I was trying out the new feature to choose an entry server randomly, however when i used it (for the entry server) it choose the server “Aether-gw-hu-02” while my exit node was “Aether-gw-is-01”, in other words it made me use two hops from the same operator thus arguably defeating the whole point of using nym VPN.
What makes this an issue is that it is no different from using a centralized VPN, and arguably worse since the individual operators are less known than say Mullvad, also consider that there are a few operators that control a good portion of all servers (Aether, Oceanus Staking, Pettroff Staking, Hermes Stakepool, etc.) so the chances of randomly picking two servers from the same operator is not that low.

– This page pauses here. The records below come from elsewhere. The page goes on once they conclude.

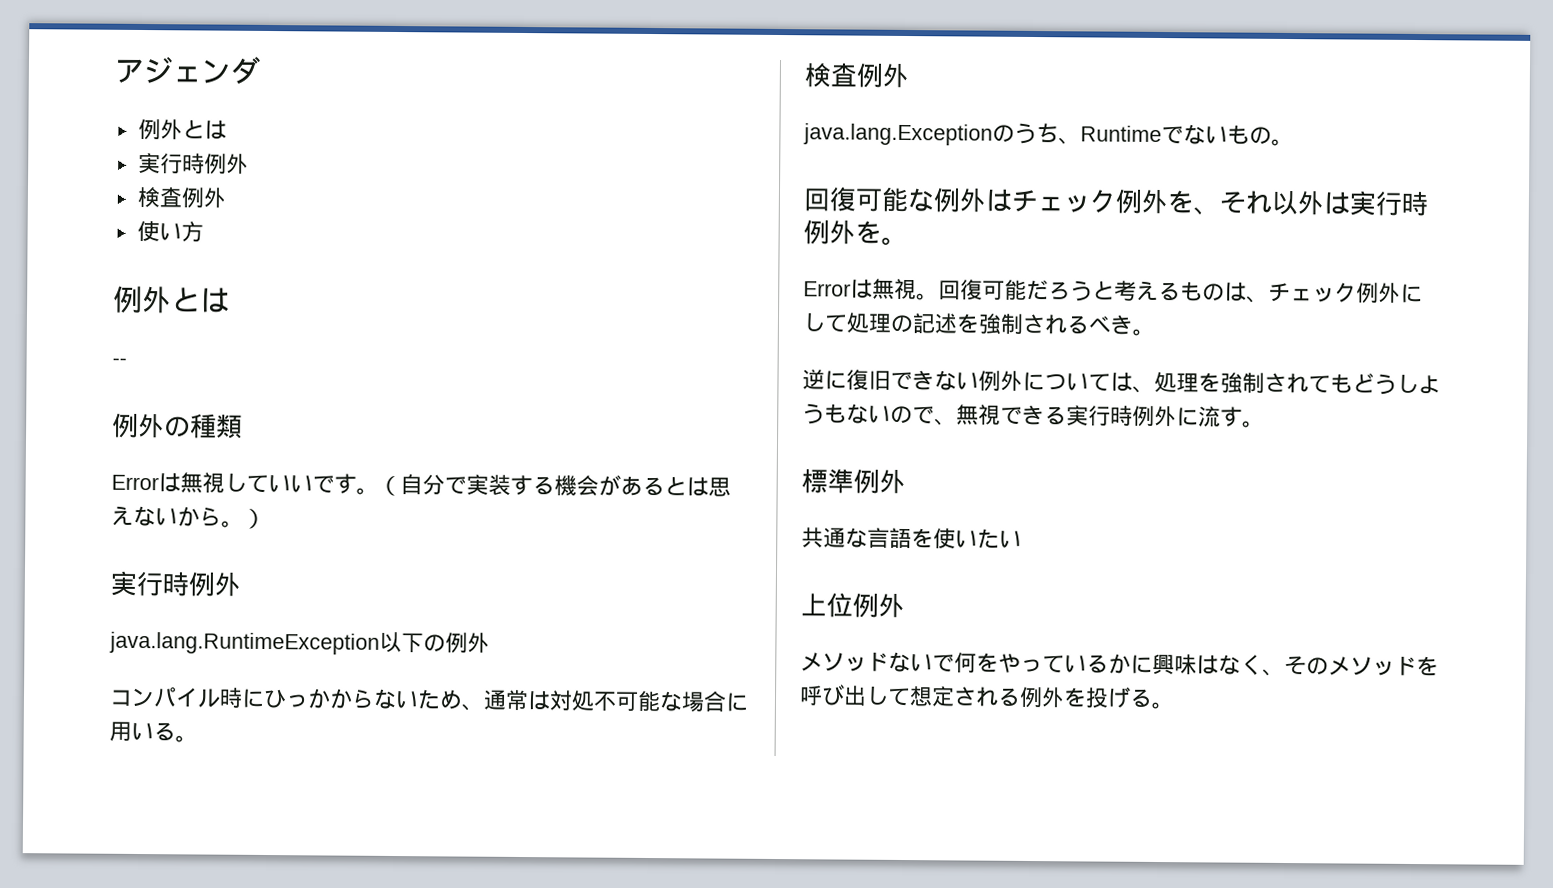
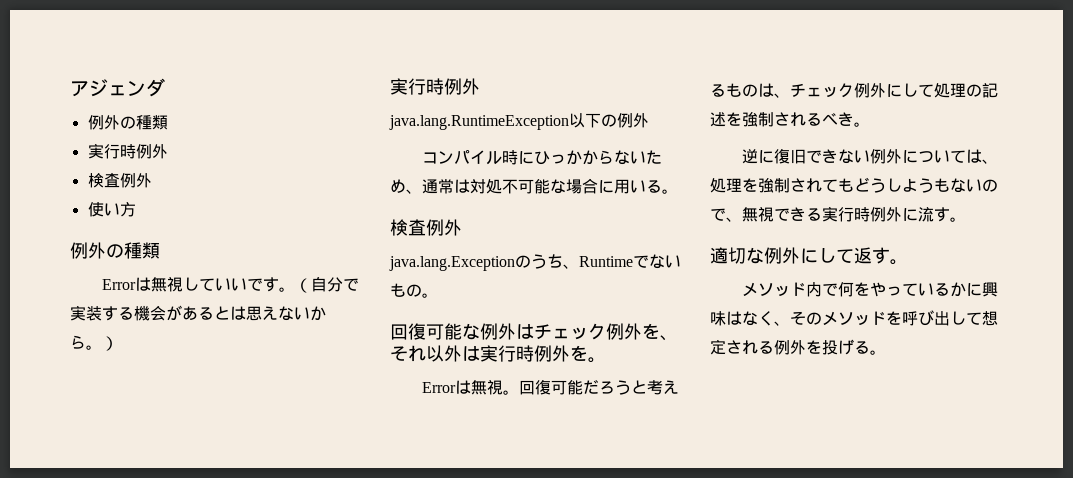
[181,119,227,140] とは -> [119,115,168,130] の種類
[113,285,230,314] [112,357,127,366] // 例外とは // -- -> (136, 209) none
[801,468,906,495] [801,527,1022,549] [800,592,905,619] [800,651,933,673] 標準例外 // 共通な言語を使いたい // 上位例外 // メソッドない -> [710,247,908,265] [742,282,823,297] 適切な例外にして返す。 // メソッド内

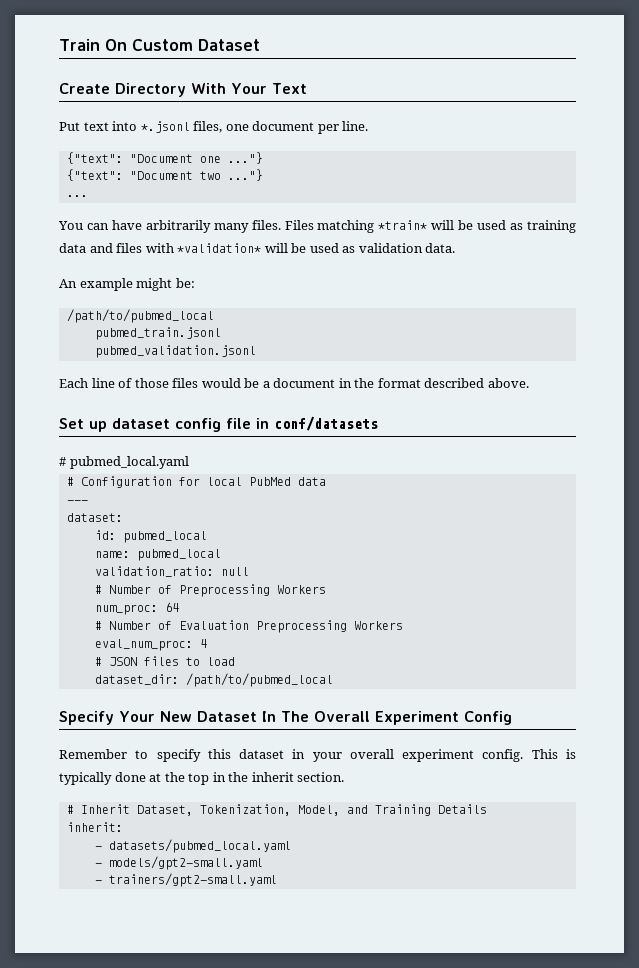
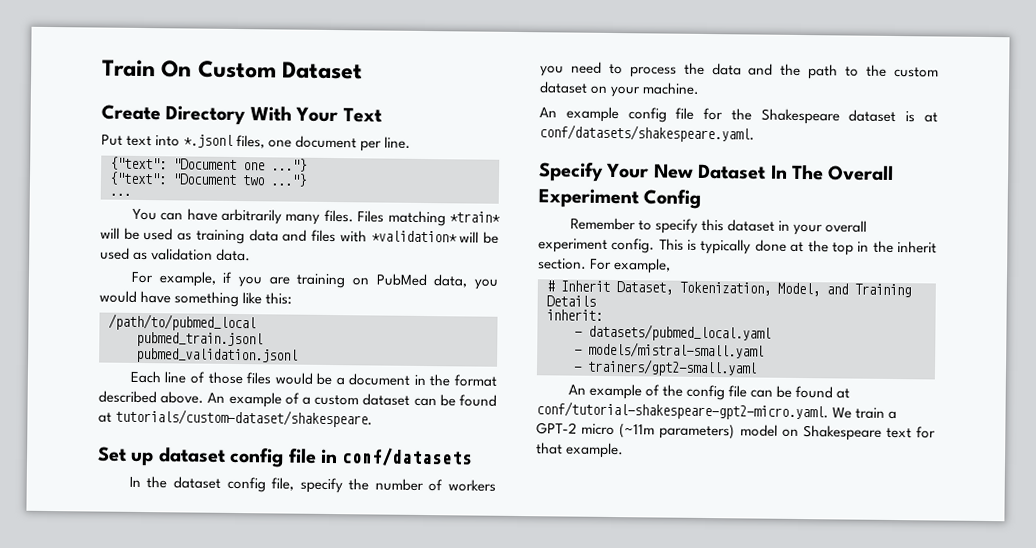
[59,278,195,291] An example might be: -> [130,271,498,290] [99,290,293,308] For example, if you are training on PubMed data, you would have something like this:
(529, 383) none -> [207,391,497,408] [98,408,374,428] An example of a custom dataset can be found at tutorials/custom-dataset/shakespeare.
[59,456,189,469] [66,476,326,488] [66,500,88,504] [66,513,123,522] [94,530,207,543] [94,549,221,561] [94,566,249,577] [94,584,326,597] [94,602,179,615] [94,620,403,633] [94,639,207,651] [94,656,235,666] [94,673,333,687] # pubmed_local.yaml // # Configuration for local PubMed data // --- // dataset: // id: pubmed_local // name: pubmed_local // validation_ratio: null // # Number of Preprocessing Workers // num_proc: 64 // # Number of Evaluation Preprocessing Workers // eval_num_proc: 4 // # JSON files to load // dataset_dir: /path/to/pubmed_local -> [128,476,497,494] [540,61,940,80] [539,81,701,98] [539,106,938,125] [539,124,755,143] In the dataset config file, specify the number of workers you need to process the data and the path to the custom dataset on your machine. // An example config file for the Shakespeare dataset is at conf/datasets/shakespeare.yaml.
(345, 777) none -> [590,258,672,274] For example,
[108,856,263,870] models/gpt2-small.yaml -> [588,341,764,359] models/mistral-small.yaml
(277, 880) none -> [567,383,851,401] [536,401,898,421] [536,422,936,441] [536,442,625,459] // An example of the config file can be found at conf/tutorial-shakespeare-gpt2-micro.yaml. We train a GPT-2 micro (~11m parameters) model on Shakespeare text for that example.

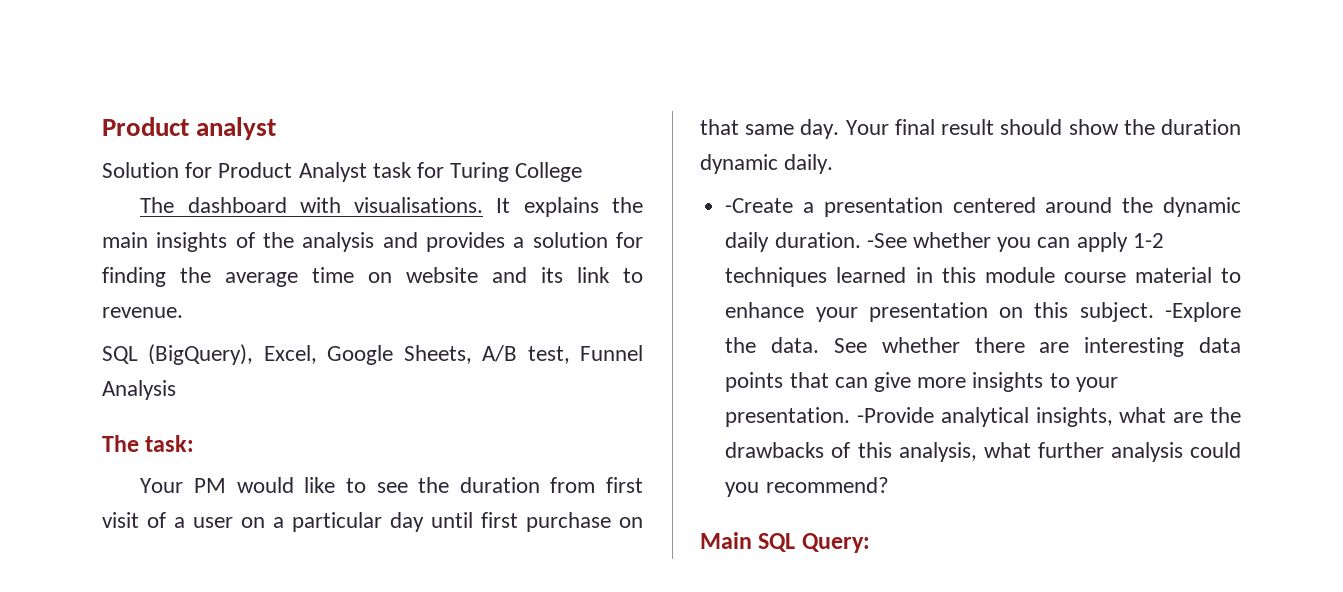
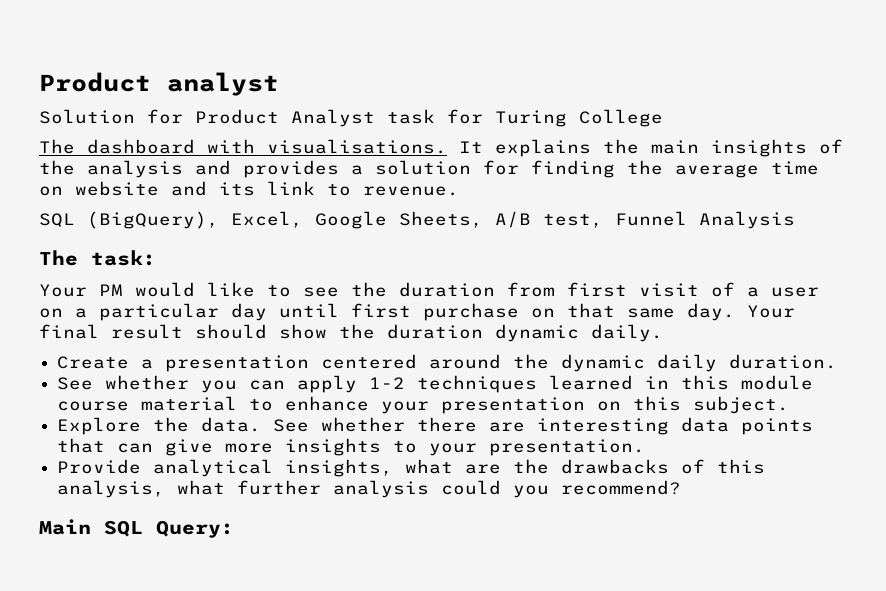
[725,198,794,213] -Create -> [57,356,130,369] Create
[866,233,907,248] -See -> [57,377,94,390] // See
[1165,302,1241,322] -Explore -> [57,417,142,435] // Explore
[857,407,935,423] -Provide -> [57,459,142,474] // Provide

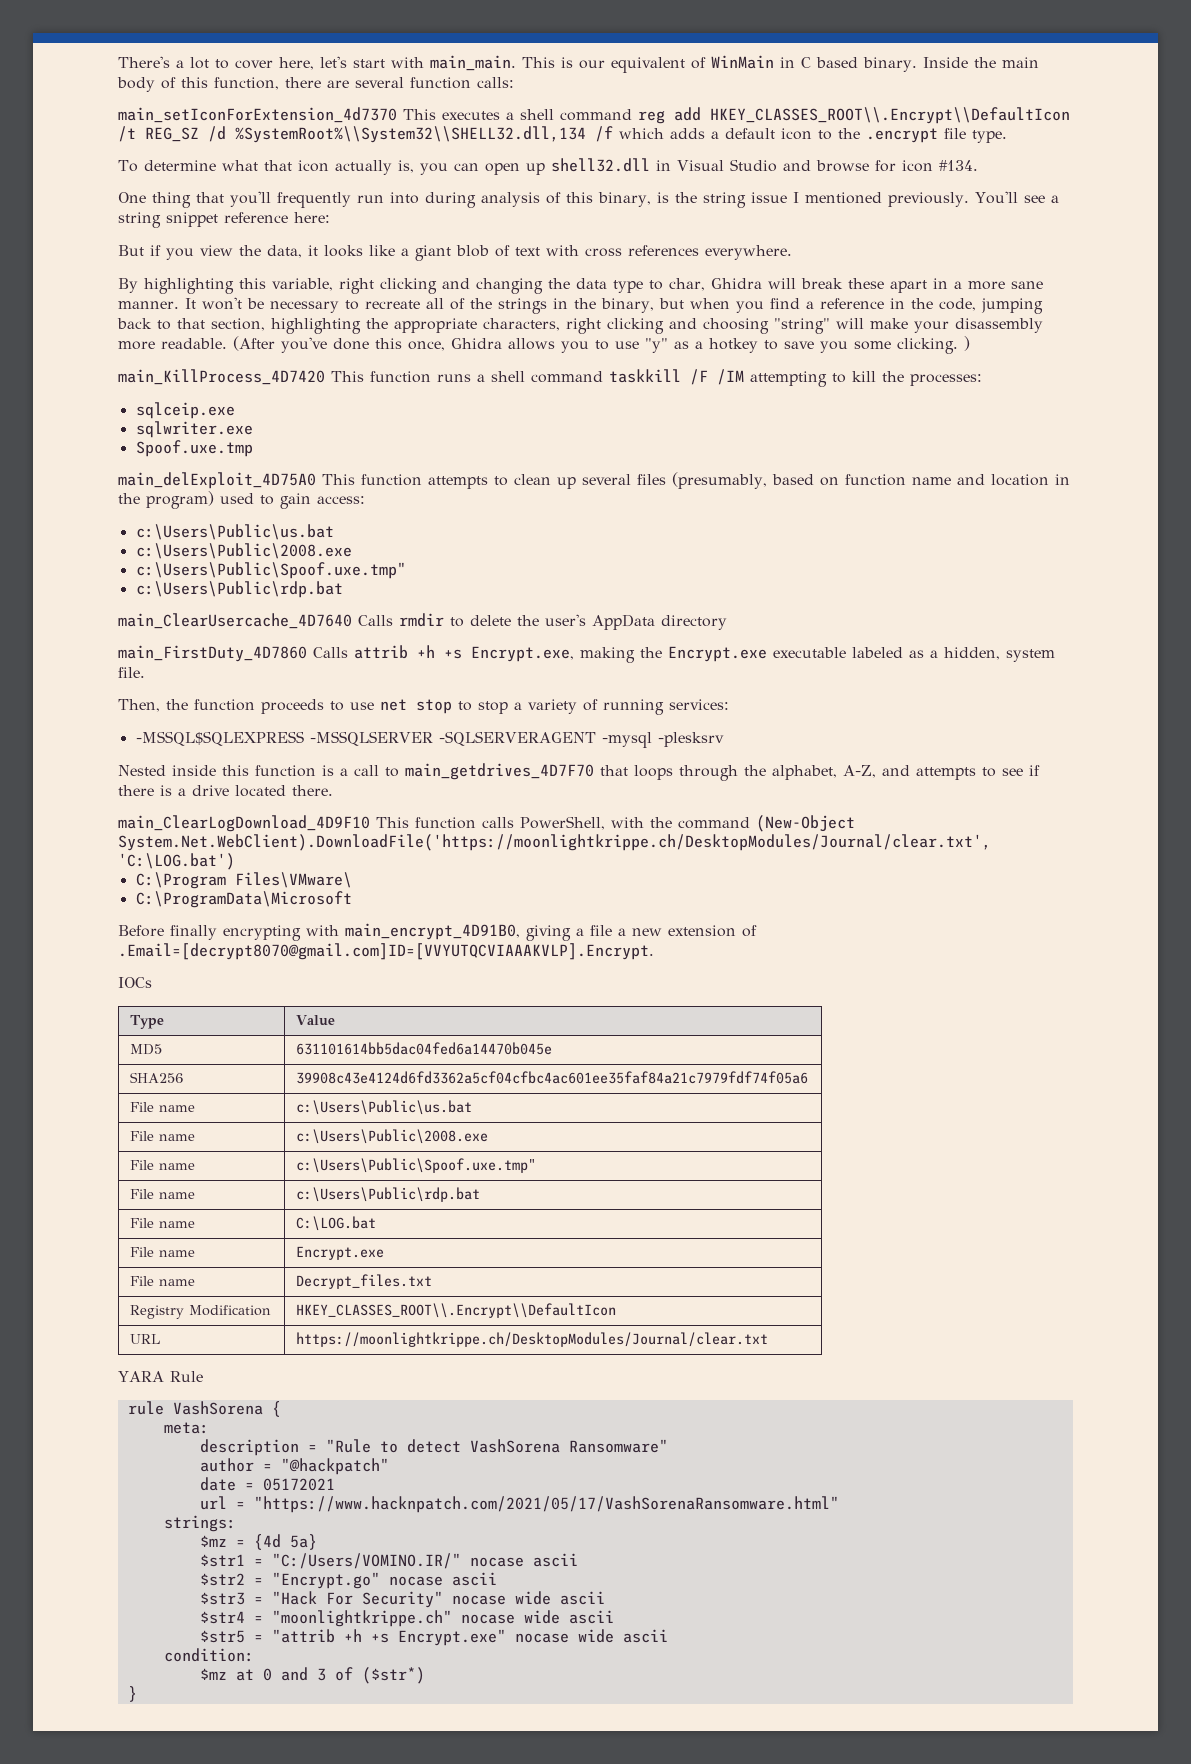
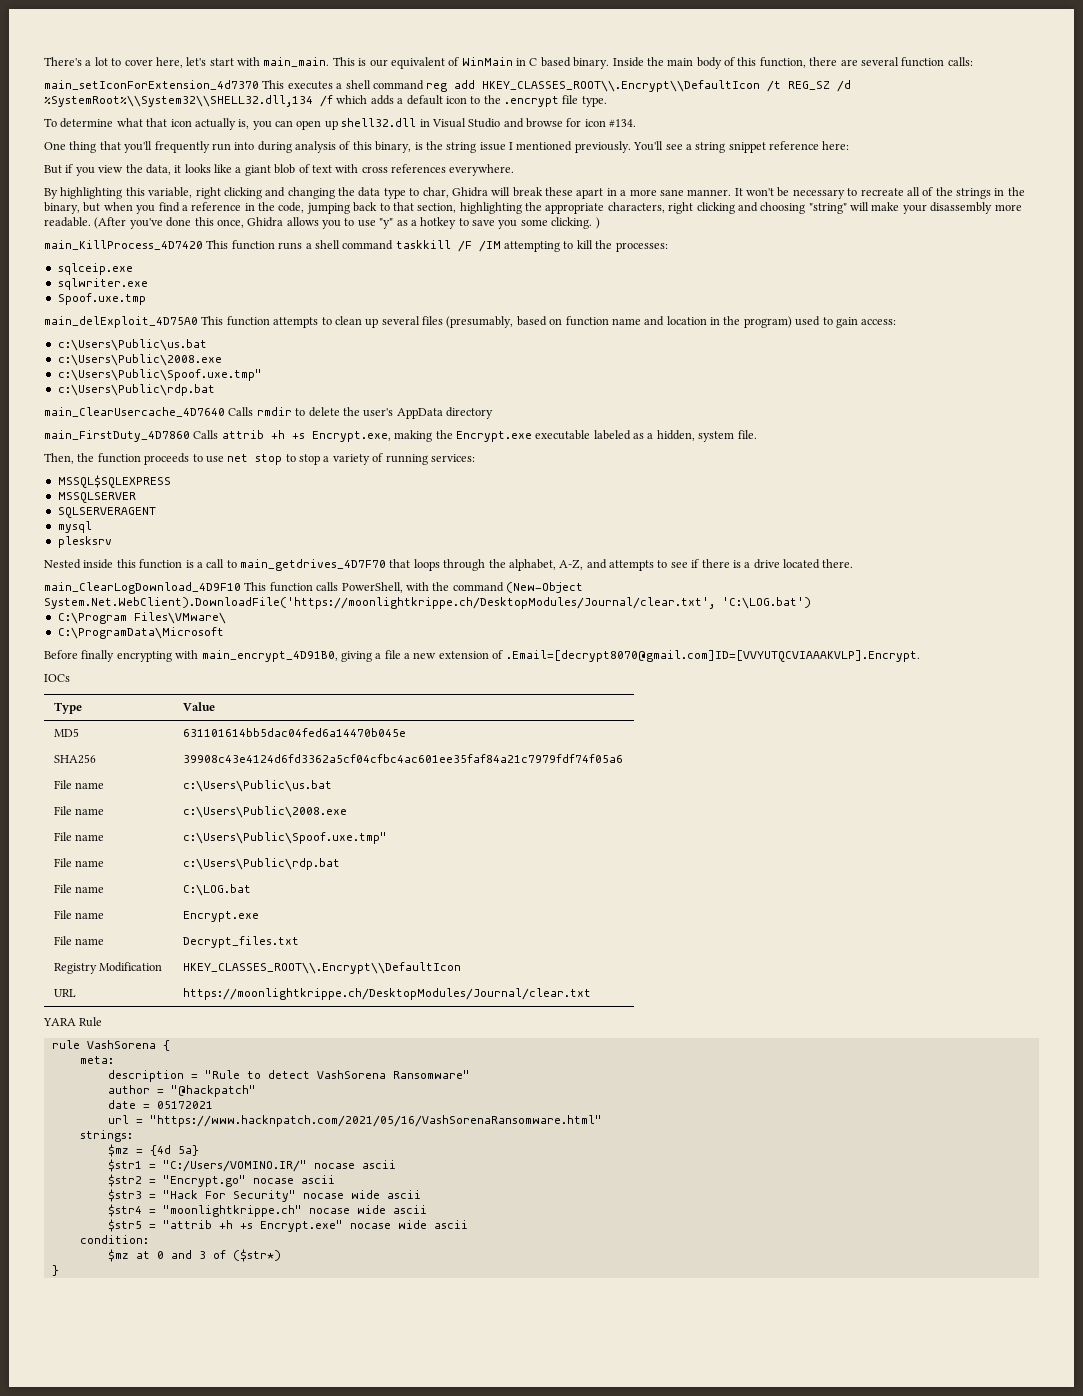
[135,731,724,748] -MSSQL$SQLEXPRESS -MSSQLSERVER -SQLSERVERAGENT -mysql -plesksrv -> [57,475,171,488] [57,492,136,503] [57,507,156,518] [57,521,92,533] [57,536,112,548] MSSQL$SQLEXPRESS // MSSQLSERVER // SQLSERVERAGENT // mysql // plesksrv
[253,1496,839,1513] "https://www.hacknpatch.com/2021/05/17/VashSorenaRansomware.html" -> [149,1115,602,1127] "https://www.hacknpatch.com/2021/05/16/VashSorenaRansomware.html"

Is there something I’m missing? Because right now using this feature seem like terrible opsec, it should make sure you’re not putting your trust on only one operator and find two servers from different people.
NymVPN disallows a user to select the same server for entry and exit, but yes indeed, there is the additional problem that two different servers might be run by the same operator - and thereby undermine the benefits of decentralization. This is why Nym is rolling out the concept of ‘node families’, so that the route selection algorithm can detect if several nodes are run by the same operator and make sure to exclude those routes. (The concept is somewhat similar to Tor’s relay FamilyID’s: Tor Project | Learn how to configure your relays' FamilyID).
Current status: Nym Node Family scheme has been conceptualised and is now being scoped for technical implementation. The scheme will be presented and explained in an Operator Town Hall soon, so if you want to know more, and especially if you are also an operator, do keep an eye out!
In the meantime, we urge users to select nodes from different operators where obvious. Do feel free to ask more questions!
I feel this info should be made more obvious, at least for the random selection mode since with it it’s impossible to “select nodes” and make sure they are from different operators, I at least didn’t know the implications from this and would have appreciated an indication that this was even a possibility when enabling random mode.
It may further reduce the chances of this happening and result in less routing computation for nodes if there was a max percent/number of nodes per family allowed per set. Has that been considered? This would ensure greater diversity of nodes in a similar but cheaper (in terms of compute) way.
Yes, good shout. The main issue remains, that until we actually have node families implemented, its not possible to verify whether nodes are indeed from the same family and warn users on that basis. So it is a best guess situation based on the naming of nodes. I have relayed to the dev team to look into putting up some warning up for at least the random route generator!
I can see how this might seem like a good thing to do, however, it defeats the point of node families: if we set a cap, that is a disincentive for operators to be honest about all the nodes they are running. We want operators to clearly mark ALL the nodes they have under their control, so that we can operate within some trust assumptions about this and construct routes that have the best chance at being through independent, unlinkable nodes.
To put it bluntly, it is better to have ten operators each running a family with thousand nodes each and honestly declaring these, than it is to have a cap of ten nodes per family, resulting in a thousand families where it is kind of dubious if they are indeed run by different operators.